AEGL-3 is the airborne concentration (expressed as ppm or mg/m3) of a substance above which it is predicted that the general population, including susceptible individuals, could experience life-threatening health effects or death.
Airborne concentrations below the AEGL-1 represent exposure concentrations that could produce mild and progressively increasing but transient and nondisabling odor, taste, and sensory irritation or certain asymptomatic, nonsensory effects. With increasing airborne concentrations above each AEGL, there is a progressive increase in the likelihood of occurrence and the severity of effects described for each corresponding AEGL. Although the AEGL values represent threshold levels for the general public, including susceptible subpopulations, such as infants, children, the elderly, persons with asthma, and those with other illnesses, it is recognized that individuals, subject to idiosyncratic responses, could experience the effects described at concentrations below the corresponding AEGL.
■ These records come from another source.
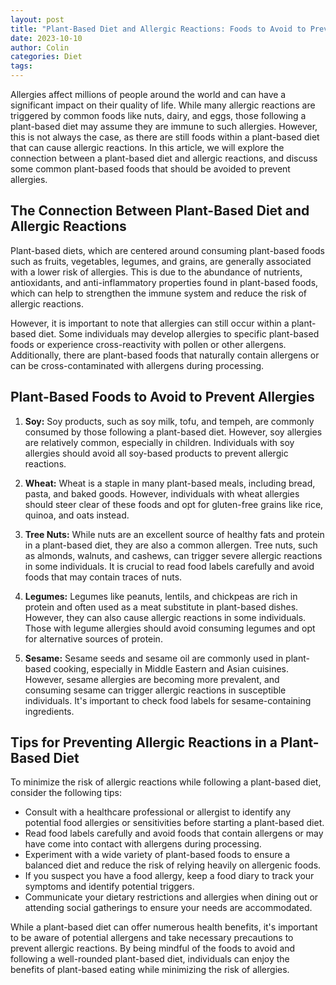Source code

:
 ```yaml
---
layout: post
title: "Plant-Based Diet and Allergic Reactions: Foods to Avoid to Prevent Allergies"
date: 2023-10-10
author: Colin
categories: Diet
tags: 
---
```


Allergies affect millions of people around the world and can have a significant impact on their quality of life. While many allergic reactions are triggered by common foods like nuts, dairy, and eggs, those following a plant-based diet may assume they are immune to such allergies. However, this is not always the case, as there are still foods within a plant-based diet that can cause allergic reactions. In this article, we will explore the connection between a plant-based diet and allergic reactions, and discuss some common plant-based foods that should be avoided to prevent allergies.

## The Connection Between Plant-Based Diet and Allergic Reactions

Plant-based diets, which are centered around consuming plant-based foods such as fruits, vegetables, legumes, and grains, are generally associated with a lower risk of allergies. This is due to the abundance of nutrients, antioxidants, and anti-inflammatory properties found in plant-based foods, which can help to strengthen the immune system and reduce the risk of allergic reactions.

However, it is important to note that allergies can still occur within a plant-based diet. Some individuals may develop allergies to specific plant-based foods or experience cross-reactivity with pollen or other allergens. Additionally, there are plant-based foods that naturally contain allergens or can be cross-contaminated with allergens during processing.

## Plant-Based Foods to Avoid to Prevent Allergies

1. **Soy:** Soy products, such as soy milk, tofu, and tempeh, are commonly consumed by those following a plant-based diet. However, soy allergies are relatively common, especially in children. Individuals with soy allergies should avoid all soy-based products to prevent allergic reactions.

2. **Wheat:** Wheat is a staple in many plant-based meals, including bread, pasta, and baked goods. However, individuals with wheat allergies should steer clear of these foods and opt for gluten-free grains like rice, quinoa, and oats instead.

3. **Tree Nuts:** While nuts are an excellent source of healthy fats and protein in a plant-based diet, they are also a common allergen. Tree nuts, such as almonds, walnuts, and cashews, can trigger severe allergic reactions in some individuals. It is crucial to read food labels carefully and avoid foods that may contain traces of nuts.

4. **Legumes:** Legumes like peanuts, lentils, and chickpeas are rich in protein and often used as a meat substitute in plant-based dishes. However, they can also cause allergic reactions in some individuals. Those with legume allergies should avoid consuming legumes and opt for alternative sources of protein.

5. **Sesame:** Sesame seeds and sesame oil are commonly used in plant-based cooking, especially in Middle Eastern and Asian cuisines. However, sesame allergies are becoming more prevalent, and consuming sesame can trigger allergic reactions in susceptible individuals. It's important to check food labels for sesame-containing ingredients.

## Tips for Preventing Allergic Reactions in a Plant-Based Diet

To minimize the risk of allergic reactions while following a plant-based diet, consider the following tips:

- Consult with a healthcare professional or allergist to identify any potential food allergies or sensitivities before starting a plant-based diet.
- Read food labels carefully and avoid foods that contain allergens or may have come into contact with allergens during processing.
- Experiment with a wide variety of plant-based foods to ensure a balanced diet and reduce the risk of relying heavily on allergenic foods.
- If you suspect you have a food allergy, keep a food diary to track your symptoms and identify potential triggers.
- Communicate your dietary restrictions and allergies when dining out or attending social gatherings to ensure your needs are accommodated.

While a plant-based diet can offer numerous health benefits, it's important to be aware of potential allergens and take necessary precautions to prevent allergic reactions. By being mindful of the foods to avoid and following a well-rounded plant-based diet, individuals can enjoy the benefits of plant-based eating while minimizing the risk of allergies.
Vinyl chloride (VC) is a colorless, flammable gas with a slightly sweet odor. It is heavier than air and accumulates at the bottom of rooms and tanks. Worldwide production of VC is approximately 27,000,000 tons. Most VC is polymerized to polyvinyl chloride. Combustion of VC in air produces carbon dioxide and hydrogen chloride. Odor thresholds of VC range from 10 to 25,000 ppm. Validated studies that provide quantitative data on odor recognition and detection are not available; therefore, a level of odor awareness (LOA) could not be derived.
VC is an anesthetic compound. After a 5-min exposure to VC at 16,000 ppm, volunteers experienced dizziness, lightheadedness, nausea, and visual and auditory dulling (Lester et al. 1963). Mild headache and some dryness of the eyes and nose were the only complaints of volunteers exposed at 491 ppm for several hours (Baretta et al. 1969). No data on the developmental or reproductive toxicity of VC in humans after acute exposure are available. Chromosomal aberrations in human lymphocytes were associated with accidental exposure to VC. After chronic occupational exposure, VC is a known human carcinogen that induces liver angiosarcoma, possibly hepatocellular carcinoma, and brain tumors. Evidence of tumors at other sites is contradictory. Two epidemiologic studies (Mundt et al. 2000; Ward et al. 2001) found no increase in standardized mortality ratios (SMRs) after 5 years of occupational exposure to VC, whereas a third study suggested an increase after 1-5 years of exposure (Boffetta et al. 2003).